> _Instructions to follow_:
In the talk-page discussion, what does the phrase "tense logic" redirect to?

> _Given passage_:
+ + + +
There are several mentions of "tense logic", a phrase I had never heard before, that turns out to redirect to temporal logic, which I think is a more familiar name. It's a well-known topic with applications in computer science. Anyone object to changing the phrase? 66.127.52.47 (talk) 19:46, 15 March 2010 (UTC)[reply]

I went and changed it. 66.127.52.47 (talk) 07:36, 16 March 2010 (UTC)[reply]
It's a shame that tense and time are treated with the same sort of Kripke semantics, because they concern grammatically distinct (tense versus mode), and so even many professional logicians are blinded to the fact that sensitive treatment of natural-language inference must treat them differently. I'd prefer a short article on tense logic besides the current article on temoral logic. — Charles Stewart (talk) 10:17, 26 October 2010 (UTC)[reply]

handbook of the history of logic[edit]

The "Handbook of the History of Logic" is listed in the references section but not actually cited to anything in the article as far as I can tell. 66.127.52.47 (talk) 03:18, 16 March 2010 (UTC)[reply]

Some more sources[edit]

  • Peckhaus[2] I like this article, putatively about Leibniz but says quite a bit about historiography of logic. Seems to have a good bibliography too.
+ + + +
> _The data_:

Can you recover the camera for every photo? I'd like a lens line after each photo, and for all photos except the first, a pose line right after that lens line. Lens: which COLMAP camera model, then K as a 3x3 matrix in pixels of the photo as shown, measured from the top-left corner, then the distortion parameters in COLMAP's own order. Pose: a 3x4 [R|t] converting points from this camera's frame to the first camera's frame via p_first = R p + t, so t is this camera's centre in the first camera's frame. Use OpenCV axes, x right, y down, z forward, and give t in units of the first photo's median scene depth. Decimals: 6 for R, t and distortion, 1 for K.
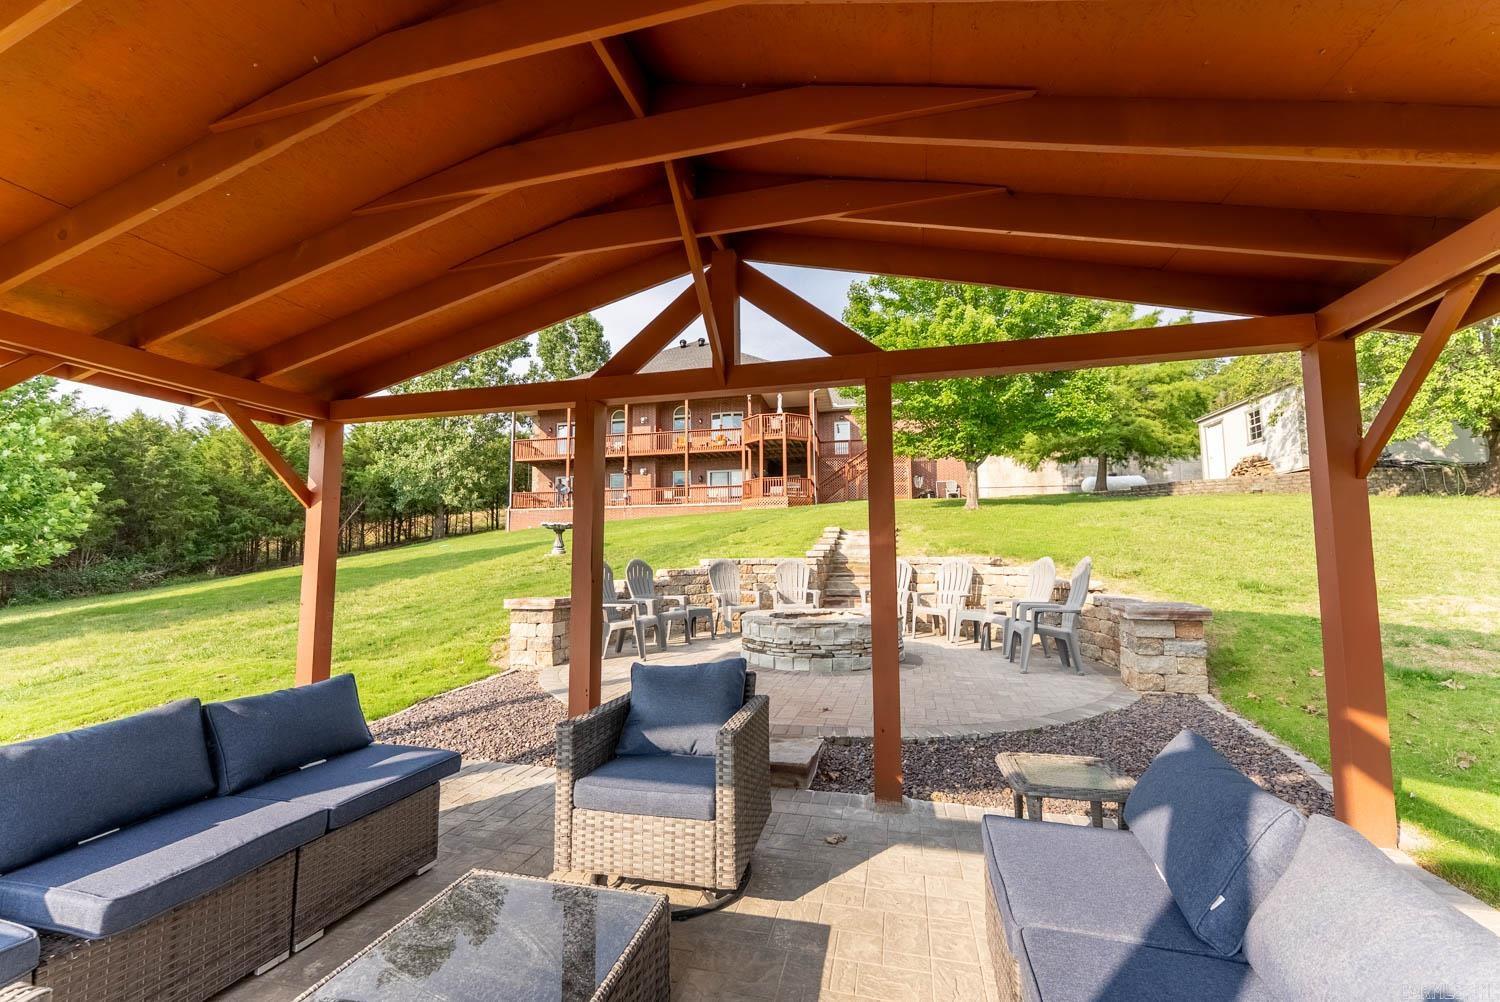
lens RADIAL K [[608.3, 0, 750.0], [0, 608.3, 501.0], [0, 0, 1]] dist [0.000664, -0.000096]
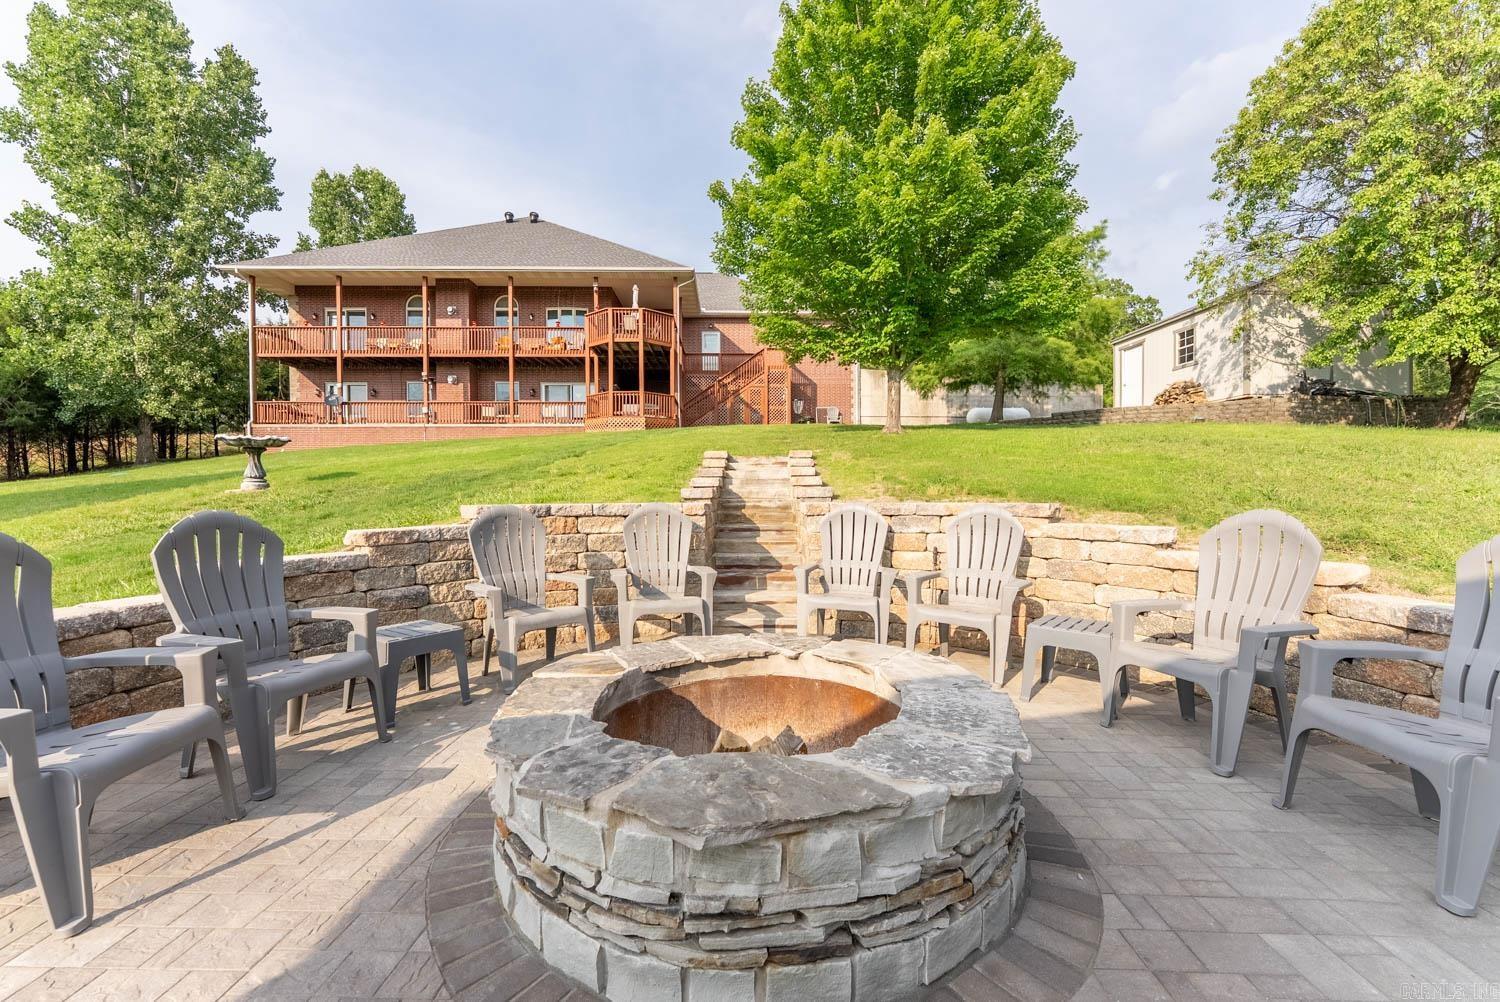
+ + + +
> _Response to this exercise_:
Temporal logic.